In 2009, Chopra founded the Chopra Foundation, a tax-exempt 501(c) organization that raises funds to promote and research alternative health. In 2012, Chopra joined the board of advisors for tech startup, creating a browsable network of structured opinions. In 2014, Chopra founded ISHAR (Integrative Studies Historical Archive and Repository). In 2015, Chopra partnered with businessman Paul Tudor Jones II to found JUST Capital, a non-profit firm which ranks companies in terms of just business practices in an effort to promote economic justice. Medical anthropologist Hans Baer said Chopra was an example of a successful entrepreneur, but that he focused too much on serving the upper-class through an alternative to medical hegemony, rather than a truly holistic approach to health. As of 2005, according to Srinivas Aravamudan, he was able to charge $25,000 to $30,000 per lecture five or six times a month.

Chopra himself is estimated to be worth over $80 million as of 2014. A year's worth of products for 'anti-ageing' can cost up to $10,000, Offit wrote. In his 2013 book, Do You Believe in Magic?, Paul Offit writes that Chopra's business grosses approximately $20 million annually, and is built on the sale of various alternative medicine products such as herbal supplements, massage oils, books, videos and courses. Sharp HealthCare changed ownership in 1996 and Chopra left to set up the Chopra Center for Wellbeing with neurologist David Simon, now located at the Omni La Costa Resort and Spa in Carlsbad, California. Chopra's treatments generally elicit nothing but a placebo response, and have drawn criticism that the unwarranted claims made for them may raise 'false hope' and lure sick people away from legitimate medical treatments. Evolutionary biologistRichard Dawkins has said that Chopra uses 'quantum jargon as plausible-sounding hocus pocus'.
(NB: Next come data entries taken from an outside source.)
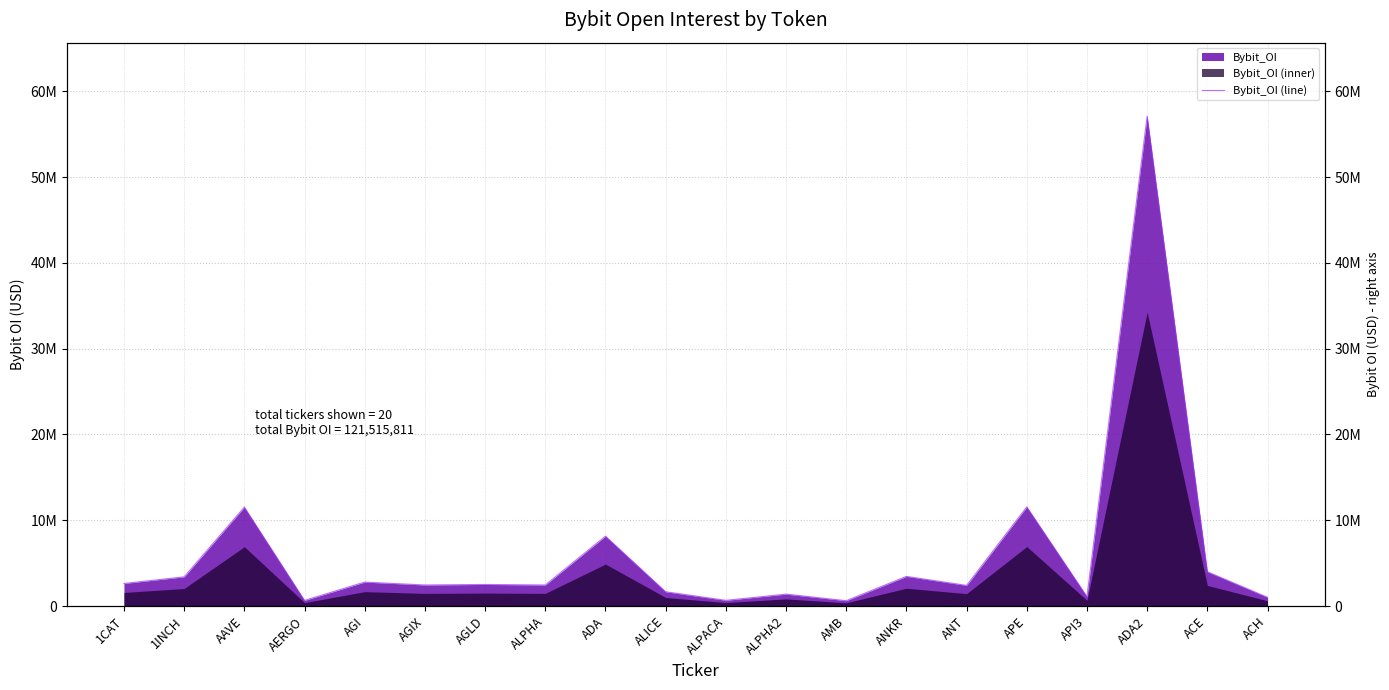

How many data points does each series have?

20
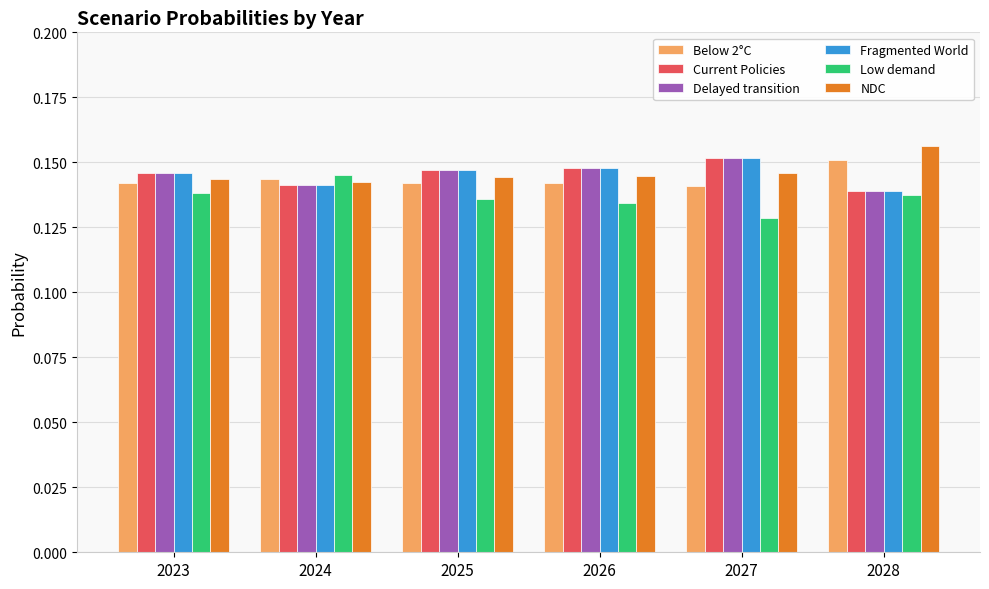

How many Fragmented World values are between 0 and 1?

6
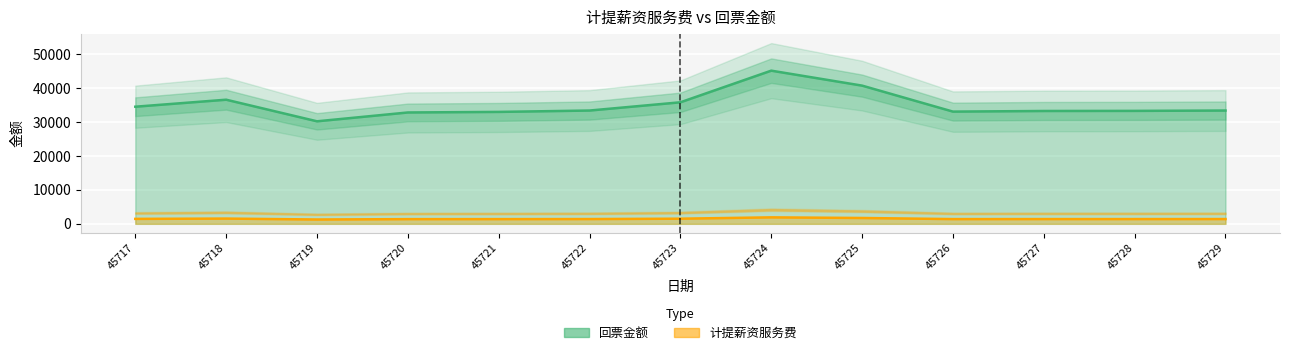

Rank the series by their maximum value, from lowest to highest.

回票金额, 计提薪资服务费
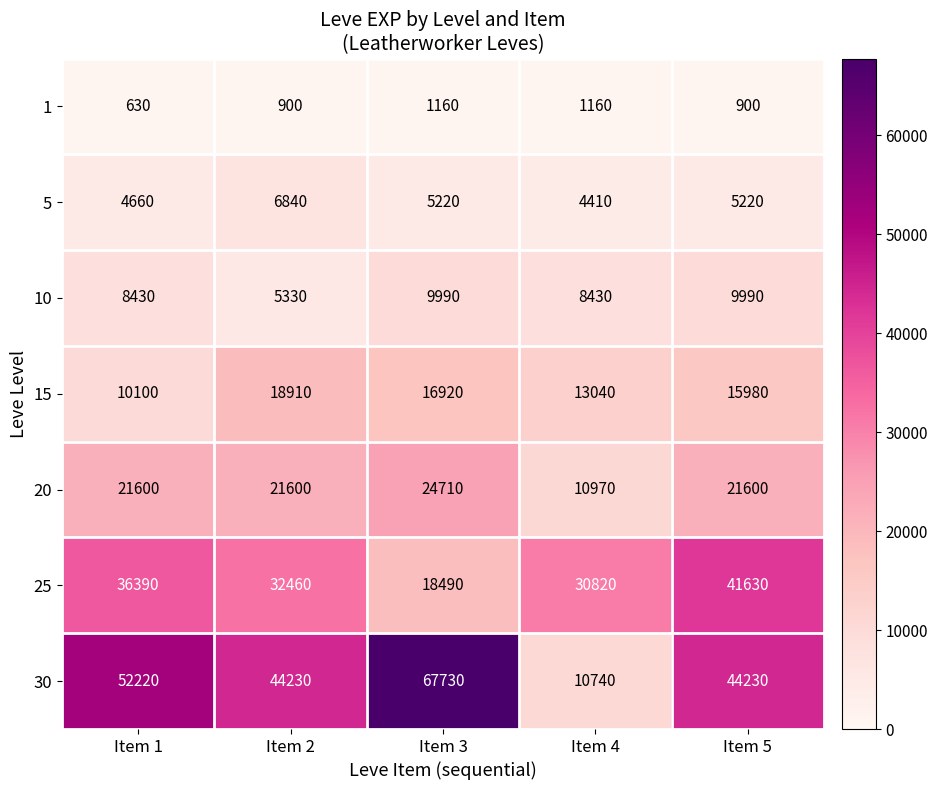

What is the smallest value displayed?

630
This has led physicists to object to his use of the term quantum in reference to medical conditions and the human body.

Chopra argues that what he calls 'quantum healing' cures any manner of ailments, including cancer, through effects that he claims are literally based on the same principles as quantum mechanics. Philosopher Robert Carroll states Chopra attempts to integrate Ayurveda with quantum mechanics to justify his teachings. This criticism has been described as ranging 'from dismissive damning'. The ideas Chopra promotes have been regularly criticized by medical and scientific professionals as pseudoscience.